Bhattacharyya takes us through the entire history of the turmoil, mainly in the plains of Assam but also in the surrounding hill states. He examines the origin of the discontent, why the movement grew, and how it managed to establish cross-border sanctuaries in Myanmar, Bangladesh and Bhutan. His detailed accounts of ULFA’s interactions with the intelligence services of, especially, Pakistan, Bangladesh and China, cannot be found anywhere else in the literature—media reports, academic papers and books—about the upheavals in India’s northeast.
He also goes into ULFA’s often troubled relations with other ethnic rebel armies in the region: the Naga, the Manipuris and the Bodo plain tribals of Assam, or course, but also the Kachin Independence Army (KIA) in Myanmar. The Assamese militants, led by Baruah, went there to get training and weapons, but after some initial success, Indian intelligence contacted the Kachin and told them they could set up an unofficial office in New Delhi and get some limited support—if they agreed to expel the ULFA and a Manipuri group from their territory. That worked, and all operational ties with the KIA were severed.
We also learn a lot about the peace negotiations that have been held between what is called “the pro-talks faction” of ULFA, led by Rajkhowa, and the Indian authorities. Bhattacharyya reveals what has happened publicly as well as behind the scenes, and why nothing substantial has been achieved. Then there is Baruah’s “anti-talk faction”, which is opposed to such dealings with the Indian authorities, and is trying, against the odds, to keep its Myanmar-based cadres motivated. Baruah himself, by the way, seems to be spending most of his time in Yunnan, China, where he is being looked after by China’s security authorities. One day, Baruah and his comrades may prove useful if relations between India and China were to deteriorate.

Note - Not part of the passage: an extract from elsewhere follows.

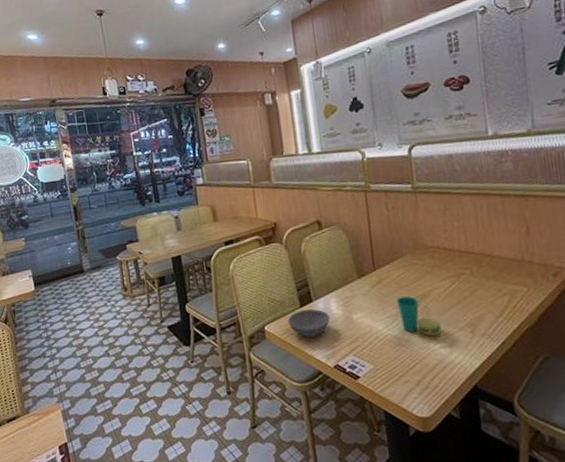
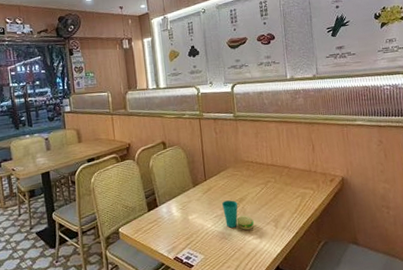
bowl: present [288,308,330,337] -> none [138,212,171,236]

The book was also written recently enough to include a section about events after the February 2021 coup in Myanmar—and how the Myanmar military has, reportedly, been using Manipuri groups to fight pro-democracy forces in Chin State and Sagaing Region. In more recent forays across the border, Bhattacharyya has been to those areas as well. And, as he concludes: “The continuation of the conflict in Myanmar and the country’s geopolitics will continue to provide space for Indian rebel outfits to sustain their establishments in the country. In any given circumstances, the Junta [in Naypyitaw] is unlikely to adopt a belligerent posture towards them at the behest of the Indian government.” That, and the section about the Kachin, make Bhattacharyya’s book a must-read not only for readers who are interested in ethnic strife in northeastern India, but also those who are following Myanmar’s internal, ethnic as well as mainstream politics.